* **Problem to work on**
The complete data, repeated exactly, should form your response.

---------------

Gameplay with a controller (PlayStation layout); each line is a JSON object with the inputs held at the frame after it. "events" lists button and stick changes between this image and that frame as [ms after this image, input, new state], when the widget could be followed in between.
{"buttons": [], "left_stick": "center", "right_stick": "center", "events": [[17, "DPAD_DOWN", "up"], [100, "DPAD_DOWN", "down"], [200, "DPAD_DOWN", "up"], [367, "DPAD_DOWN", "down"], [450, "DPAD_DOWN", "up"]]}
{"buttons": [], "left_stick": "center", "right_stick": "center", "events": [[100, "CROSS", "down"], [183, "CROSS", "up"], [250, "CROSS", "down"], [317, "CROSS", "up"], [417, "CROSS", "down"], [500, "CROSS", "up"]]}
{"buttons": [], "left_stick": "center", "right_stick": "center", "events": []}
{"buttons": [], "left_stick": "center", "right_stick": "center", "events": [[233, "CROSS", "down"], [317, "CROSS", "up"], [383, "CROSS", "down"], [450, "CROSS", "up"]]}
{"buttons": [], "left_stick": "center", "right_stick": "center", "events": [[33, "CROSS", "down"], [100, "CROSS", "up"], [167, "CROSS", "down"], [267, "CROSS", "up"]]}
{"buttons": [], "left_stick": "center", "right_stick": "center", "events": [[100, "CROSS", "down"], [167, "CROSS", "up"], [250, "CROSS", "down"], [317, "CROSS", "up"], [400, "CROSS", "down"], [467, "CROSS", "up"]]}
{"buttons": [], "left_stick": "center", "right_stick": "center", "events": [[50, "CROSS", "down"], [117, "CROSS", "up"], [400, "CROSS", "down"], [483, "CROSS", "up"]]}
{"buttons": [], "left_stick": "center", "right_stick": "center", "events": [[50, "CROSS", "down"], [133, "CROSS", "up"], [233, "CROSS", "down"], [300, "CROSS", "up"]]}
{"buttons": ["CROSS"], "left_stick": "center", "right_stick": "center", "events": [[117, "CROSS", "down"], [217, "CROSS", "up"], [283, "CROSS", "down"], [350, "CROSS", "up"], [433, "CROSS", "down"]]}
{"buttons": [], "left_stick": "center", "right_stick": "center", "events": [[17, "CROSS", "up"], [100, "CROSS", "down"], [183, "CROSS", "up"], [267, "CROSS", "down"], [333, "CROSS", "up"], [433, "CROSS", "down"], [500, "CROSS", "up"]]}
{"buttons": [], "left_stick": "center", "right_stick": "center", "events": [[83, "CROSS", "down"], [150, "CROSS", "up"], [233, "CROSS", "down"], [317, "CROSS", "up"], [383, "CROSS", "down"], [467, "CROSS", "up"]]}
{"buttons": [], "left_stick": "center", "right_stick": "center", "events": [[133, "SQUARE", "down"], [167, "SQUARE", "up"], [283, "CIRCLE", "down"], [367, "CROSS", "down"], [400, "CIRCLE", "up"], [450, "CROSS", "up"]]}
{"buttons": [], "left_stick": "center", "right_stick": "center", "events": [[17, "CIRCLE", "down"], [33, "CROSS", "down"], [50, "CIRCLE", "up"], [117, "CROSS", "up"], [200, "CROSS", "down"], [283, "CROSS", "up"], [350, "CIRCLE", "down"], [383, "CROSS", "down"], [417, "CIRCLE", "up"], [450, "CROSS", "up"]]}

---------------

* **Solution**
Gameplay with a controller (PlayStation layout); each line is a JSON object with the inputs held at the frame after it. "events" lists button and stick changes between this image and that frame as [ms after this image, input, new state], when the widget could be followed in between.
{"buttons": [], "left_stick": "center", "right_stick": "center", "events": [[17, "DPAD_DOWN", "up"], [100, "DPAD_DOWN", "down"], [200, "DPAD_DOWN", "up"], [367, "DPAD_DOWN", "down"], [450, "DPAD_DOWN", "up"]]}
{"buttons": [], "left_stick": "center", "right_stick": "center", "events": [[100, "CROSS", "down"], [183, "CROSS", "up"], [250, "CROSS", "down"], [317, "CROSS", "up"], [417, "CROSS", "down"], [500, "CROSS", "up"]]}
{"buttons": [], "left_stick": "center", "right_stick": "center", "events": []}
{"buttons": [], "left_stick": "center", "right_stick": "center", "events": [[233, "CROSS", "down"], [317, "CROSS", "up"], [383, "CROSS", "down"], [450, "CROSS", "up"]]}
{"buttons": [], "left_stick": "center", "right_stick": "center", "events": [[33, "CROSS", "down"], [100, "CROSS", "up"], [167, "CROSS", "down"], [267, "CROSS", "up"]]}
{"buttons": [], "left_stick": "center", "right_stick": "center", "events": [[100, "CROSS", "down"], [167, "CROSS", "up"], [250, "CROSS", "down"], [317, "CROSS", "up"], [400, "CROSS", "down"], [467, "CROSS", "up"]]}
{"buttons": [], "left_stick": "center", "right_stick": "center", "events": [[50, "CROSS", "down"], [117, "CROSS", "up"], [400, "CROSS", "down"], [483, "CROSS", "up"]]}
{"buttons": [], "left_stick": "center", "right_stick": "center", "events": [[50, "CROSS", "down"], [133, "CROSS", "up"], [233, "CROSS", "down"], [300, "CROSS", "up"]]}
{"buttons": ["CROSS"], "left_stick": "center", "right_stick": "center", "events": [[117, "CROSS", "down"], [217, "CROSS", "up"], [283, "CROSS", "down"], [350, "CROSS", "up"], [433, "CROSS", "down"]]}
{"buttons": [], "left_stick": "center", "right_stick": "center", "events": [[17, "CROSS", "up"], [100, "CROSS", "down"], [183, "CROSS", "up"], [267, "CROSS", "down"], [333, "CROSS", "up"], [433, "CROSS", "down"], [500, "CROSS", "up"]]}
{"buttons": [], "left_stick": "center", "right_stick": "center", "events": [[83, "CROSS", "down"], [150, "CROSS", "up"], [233, "CROSS", "down"], [317, "CROSS", "up"], [383, "CROSS", "down"], [467, "CROSS", "up"]]}
{"buttons": [], "left_stick": "center", "right_stick": "center", "events": [[133, "SQUARE", "down"], [167, "SQUARE", "up"], [283, "CIRCLE", "down"], [367, "CROSS", "down"], [400, "CIRCLE", "up"], [450, "CROSS", "up"]]}
{"buttons": [], "left_stick": "center", "right_stick": "center", "events": [[17, "CIRCLE", "down"], [33, "CROSS", "down"], [50, "CIRCLE", "up"], [117, "CROSS", "up"], [200, "CROSS", "down"], [283, "CROSS", "up"], [350, "CIRCLE", "down"], [383, "CROSS", "down"], [417, "CIRCLE", "up"], [450, "CROSS", "up"]]}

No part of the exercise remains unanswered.